The brutality of non-fiction and the conventions of fiction don't mesh to reflect his vision of seedy suburbia, so he's forced to interpret his vision of seedy suburbia through this two-part structure.

The struggle to create truth through fiction is further explored in "Non-fiction," where the documentary filmmaker's efforts to accurately report the problems of contemporary youth is altering the course events simply by being there. It's not as original or interesting as the outstanding first segment, but is as emotionally compelling as anything Solondz has ever done.

Whereas the first segment had a bold, gritty fluidity that reminded me of "The Decalogue," the second segment is interrupted by moments of emptiness and awkward silences, especially in a scene where the filmmaker nervously calls up an old high school friend. It's a strange scene because it isn't disturbing for its subject matter but for its unpolished texture. Does this make it more realistic, to reflect the "Non-fiction" of its title? If so, how do you explain the ironic TV music or the baffling psychedelia of Scooby's drug-induced hallucinations? Does reality feel like a sitcom? Like a drug? Reality is a dream, and storytelling is hypnotism.

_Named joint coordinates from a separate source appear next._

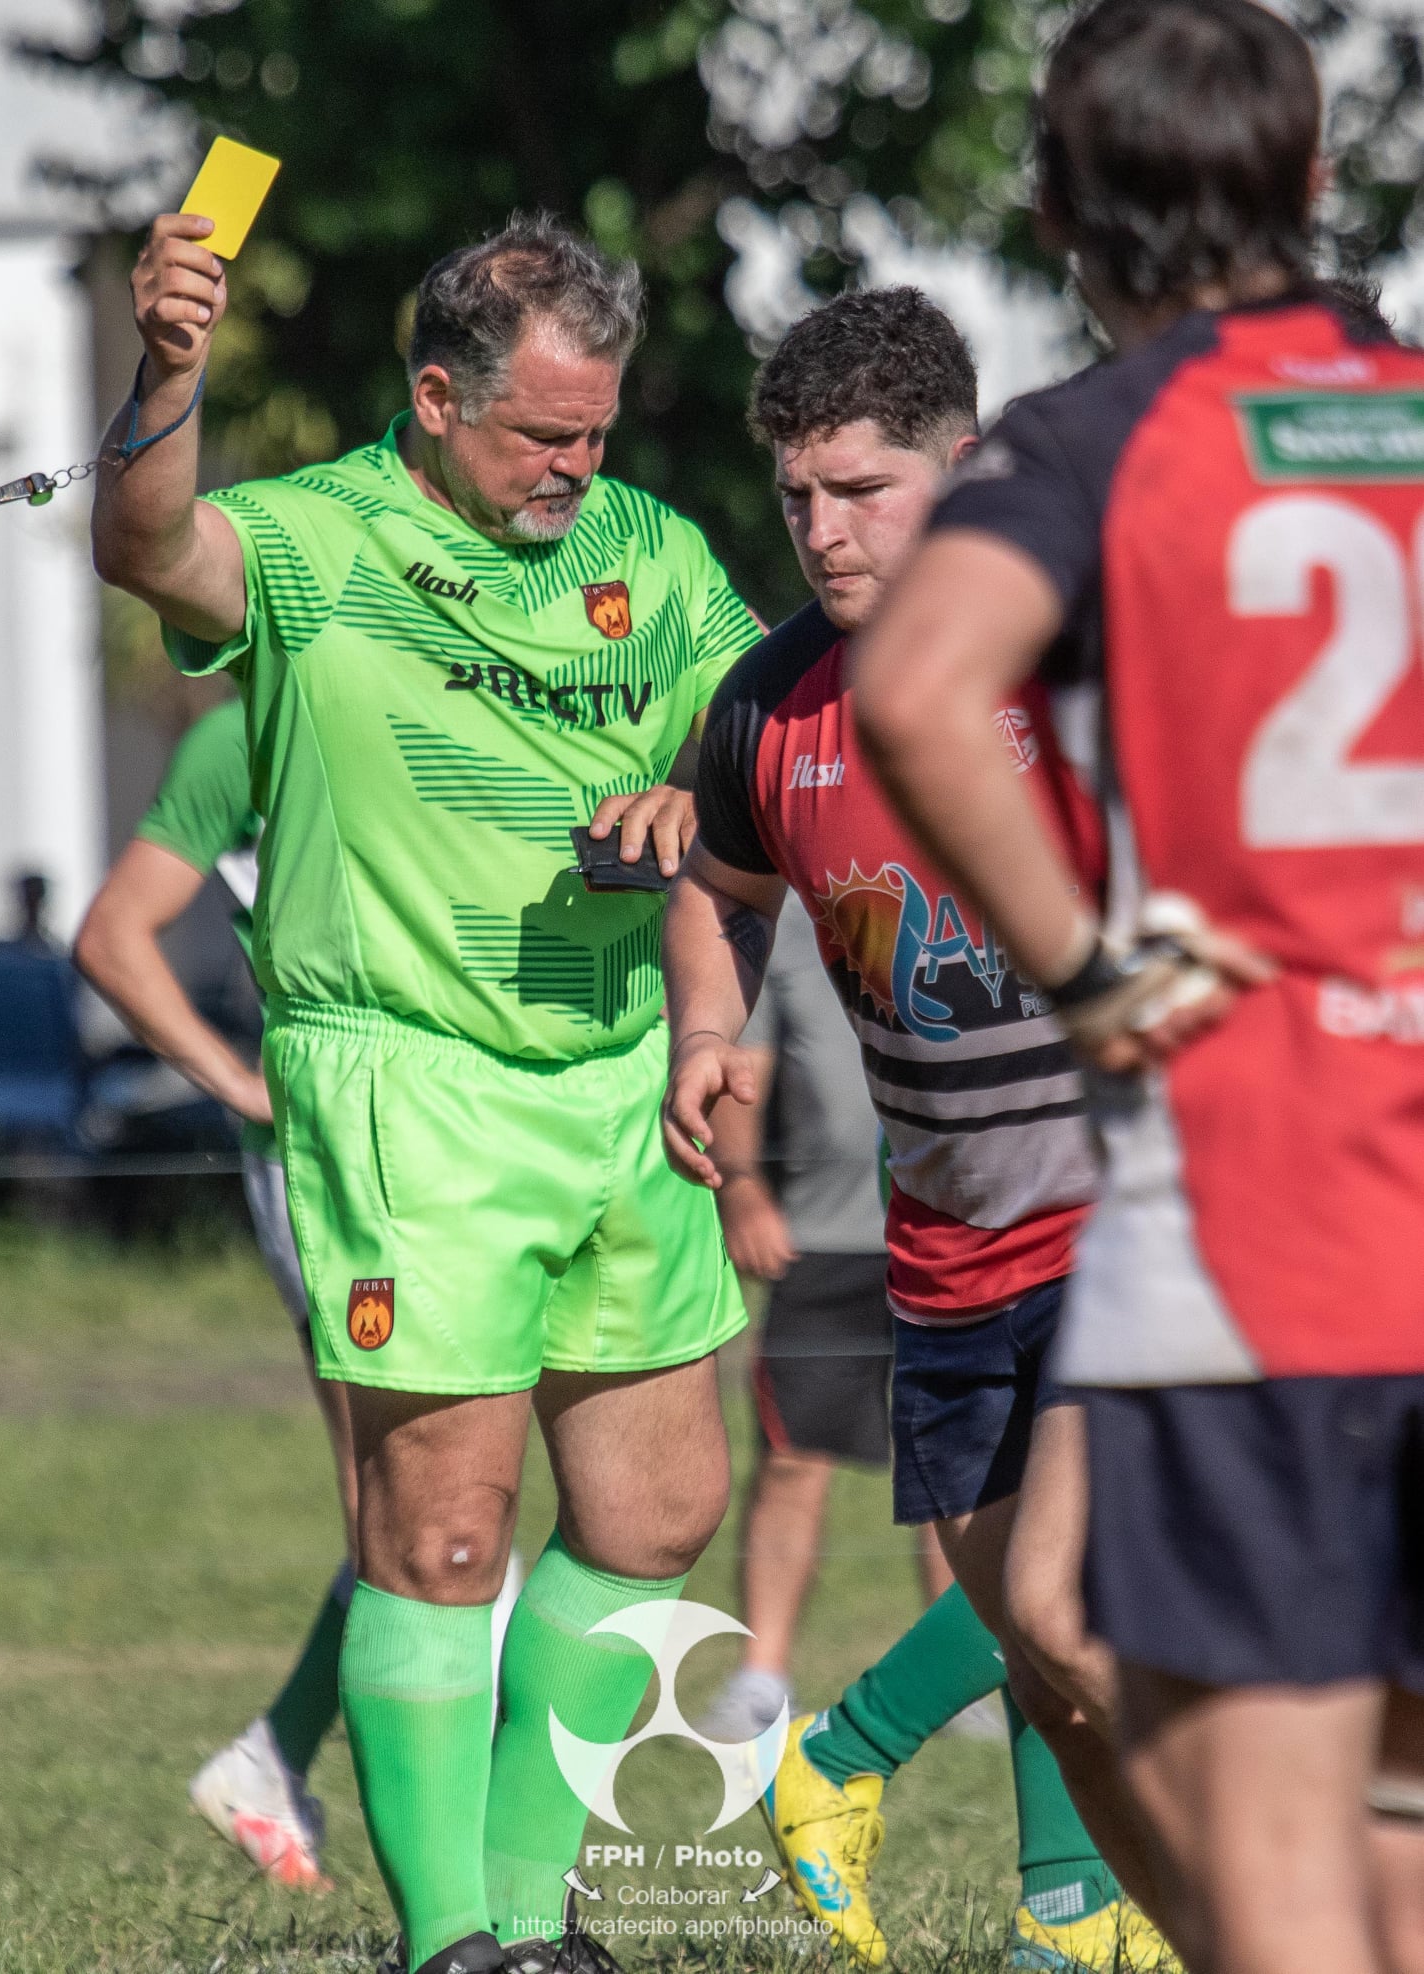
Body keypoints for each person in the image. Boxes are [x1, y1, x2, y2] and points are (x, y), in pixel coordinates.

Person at [91, 210, 760, 1974]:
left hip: (616, 1077)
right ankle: (460, 1936)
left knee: (657, 1510)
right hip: (407, 1081)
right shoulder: (317, 539)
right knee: (447, 1529)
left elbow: (750, 732)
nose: (578, 466)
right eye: (544, 432)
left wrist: (705, 804)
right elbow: (145, 537)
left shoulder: (656, 552)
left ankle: (540, 1926)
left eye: (599, 430)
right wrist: (168, 369)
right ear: (437, 391)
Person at [849, 5, 1424, 1972]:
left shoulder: (1100, 440)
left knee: (1274, 1883)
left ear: (1057, 207)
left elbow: (914, 689)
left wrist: (1091, 978)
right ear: (1313, 180)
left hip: (1256, 1235)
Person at [661, 287, 1169, 1970]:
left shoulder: (1075, 655)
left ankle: (847, 1753)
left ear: (961, 467)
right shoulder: (767, 703)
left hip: (1125, 1219)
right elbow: (719, 893)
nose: (823, 528)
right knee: (1045, 1646)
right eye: (799, 494)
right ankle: (1067, 1915)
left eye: (863, 488)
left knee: (1069, 1596)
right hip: (943, 1250)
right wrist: (711, 1034)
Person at [75, 700, 523, 1889]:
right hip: (331, 1163)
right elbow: (114, 935)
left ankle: (276, 1759)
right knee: (404, 1506)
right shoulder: (242, 736)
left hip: (475, 1137)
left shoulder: (465, 689)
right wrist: (240, 1081)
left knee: (454, 1507)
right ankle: (454, 1878)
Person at [701, 894, 964, 1745]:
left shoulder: (958, 909)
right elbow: (749, 1063)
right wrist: (741, 1186)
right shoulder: (784, 926)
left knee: (950, 1472)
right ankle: (761, 1678)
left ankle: (959, 1682)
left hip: (949, 1233)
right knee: (791, 1461)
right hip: (822, 1239)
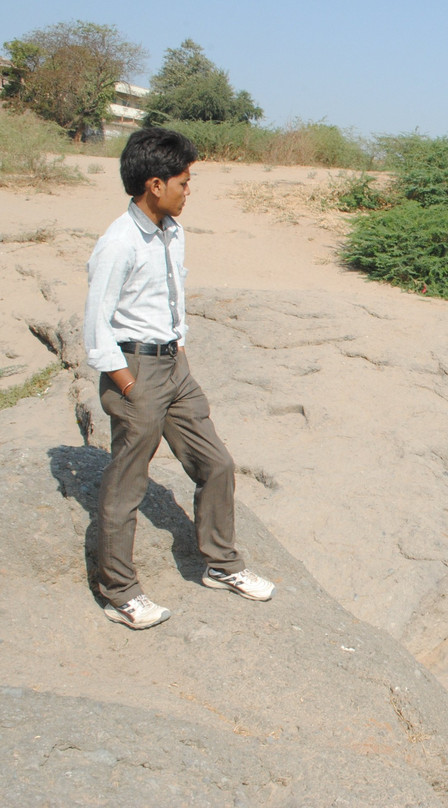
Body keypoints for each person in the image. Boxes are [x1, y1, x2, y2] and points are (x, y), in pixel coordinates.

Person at [84, 127, 275, 630]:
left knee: (216, 463)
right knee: (127, 486)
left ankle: (220, 563)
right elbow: (95, 325)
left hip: (174, 366)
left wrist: (181, 348)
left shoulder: (172, 231)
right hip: (136, 369)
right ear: (155, 184)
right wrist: (127, 384)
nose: (189, 191)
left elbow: (173, 298)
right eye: (184, 183)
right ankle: (120, 591)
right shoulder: (118, 243)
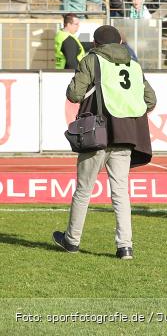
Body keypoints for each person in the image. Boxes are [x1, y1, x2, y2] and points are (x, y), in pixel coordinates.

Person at [53, 25, 156, 261]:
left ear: (97, 44)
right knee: (121, 192)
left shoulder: (92, 60)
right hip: (126, 134)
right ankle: (125, 247)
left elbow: (74, 94)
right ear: (120, 42)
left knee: (84, 190)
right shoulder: (134, 64)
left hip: (97, 134)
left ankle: (71, 240)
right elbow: (150, 100)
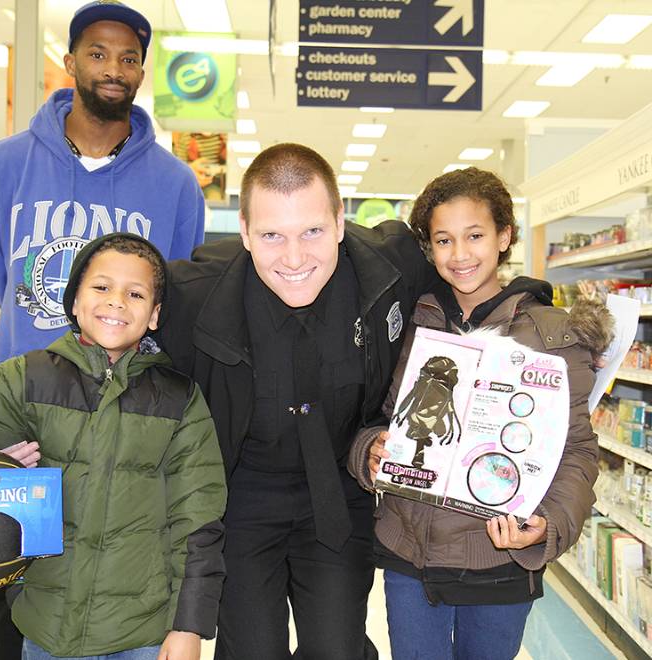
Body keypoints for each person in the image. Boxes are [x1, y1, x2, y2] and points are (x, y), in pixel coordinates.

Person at [0, 233, 227, 660]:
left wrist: (189, 627)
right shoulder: (28, 380)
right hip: (46, 631)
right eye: (101, 287)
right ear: (73, 300)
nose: (117, 301)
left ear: (155, 314)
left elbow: (198, 519)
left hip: (145, 634)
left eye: (136, 292)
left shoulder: (180, 400)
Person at [154, 143, 439, 659]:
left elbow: (468, 269)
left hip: (337, 490)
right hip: (239, 500)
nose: (293, 258)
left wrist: (539, 314)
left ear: (340, 221)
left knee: (337, 648)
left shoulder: (391, 268)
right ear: (243, 232)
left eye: (312, 231)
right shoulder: (191, 296)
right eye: (270, 235)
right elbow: (104, 325)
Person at [347, 167, 611, 659]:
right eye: (444, 240)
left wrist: (549, 523)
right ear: (429, 246)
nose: (460, 254)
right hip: (411, 557)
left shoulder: (551, 334)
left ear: (504, 236)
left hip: (499, 557)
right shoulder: (407, 320)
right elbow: (378, 415)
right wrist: (370, 451)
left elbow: (577, 449)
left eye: (475, 236)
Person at [0, 0, 206, 369]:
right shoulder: (7, 163)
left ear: (141, 75)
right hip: (18, 388)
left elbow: (172, 296)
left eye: (128, 60)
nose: (113, 70)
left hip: (122, 398)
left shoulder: (176, 184)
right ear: (71, 63)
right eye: (97, 54)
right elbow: (1, 278)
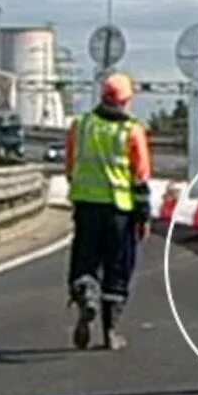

As in all of his films, "Storytelling" is ultimately about human cruelty. The most compassionate character in the film, Scooby's 5th grade brother Brady, is also the most ruthless. He's precocious ("I looked through Scooby's SAT books and took one of the practice tests"), and talks with a middle-school vocabulary and a grown-up attitude. Not surprisingly, his inquisitive cuteness will lead him to do something towards the end that reminded me of Damien in "The Omen" with Satan replaced by New Jersey. It's exactly because Brady is adorable and amazingly intelligent that makes his twisted transformation seem inevitably rooted in our foolish suburban dreams.

This is Todd Solondz's best film to date. His previous two were impressive to say the least, but here his ability as a comic director blooms to unprecedented heights. Much has been said about the bleak humor in his films, but look at the raw pain he's able to conjure in "Fiction" when the enormous teacher peers down a female student who stands naked in a shadow, nervously clutching her hands and shamefully staring at the floor. She can no longer hide behind her bleached hair and dark makeup as her shivering body is engulfed by the powerful presence of her predator.

"Happiness" is clearly Solondz's boldest film, but I'm more impressed by what Solondz has done in "Storytelling," a compelling piece of self-criticism that constantly interrupts itself to question the integrity of his previous works. "Happiness" was slapped with an NC-17 rating, and Solondz parodies this during a vulgar rape scene in the "Fiction" segment, covering the dirty bits with a mysterious red rectangle as if telling the MPAA that he can in fact censor himself, but that would be "fiction."

I admired the crude intelligence of "Welcome to the Dollhouse" but was put-off by the sensational grotesqueness of "Happiness," which I consider the most revolting American film this side of John Waters. But I have to admit, "Storytelling" taught me to understand his previous films. The film is in direct dialogue with the others, pointing to the compassion amidst the filth. I can't wait for whatever he has next, excited that it'll pick the Solondz scab even deeper.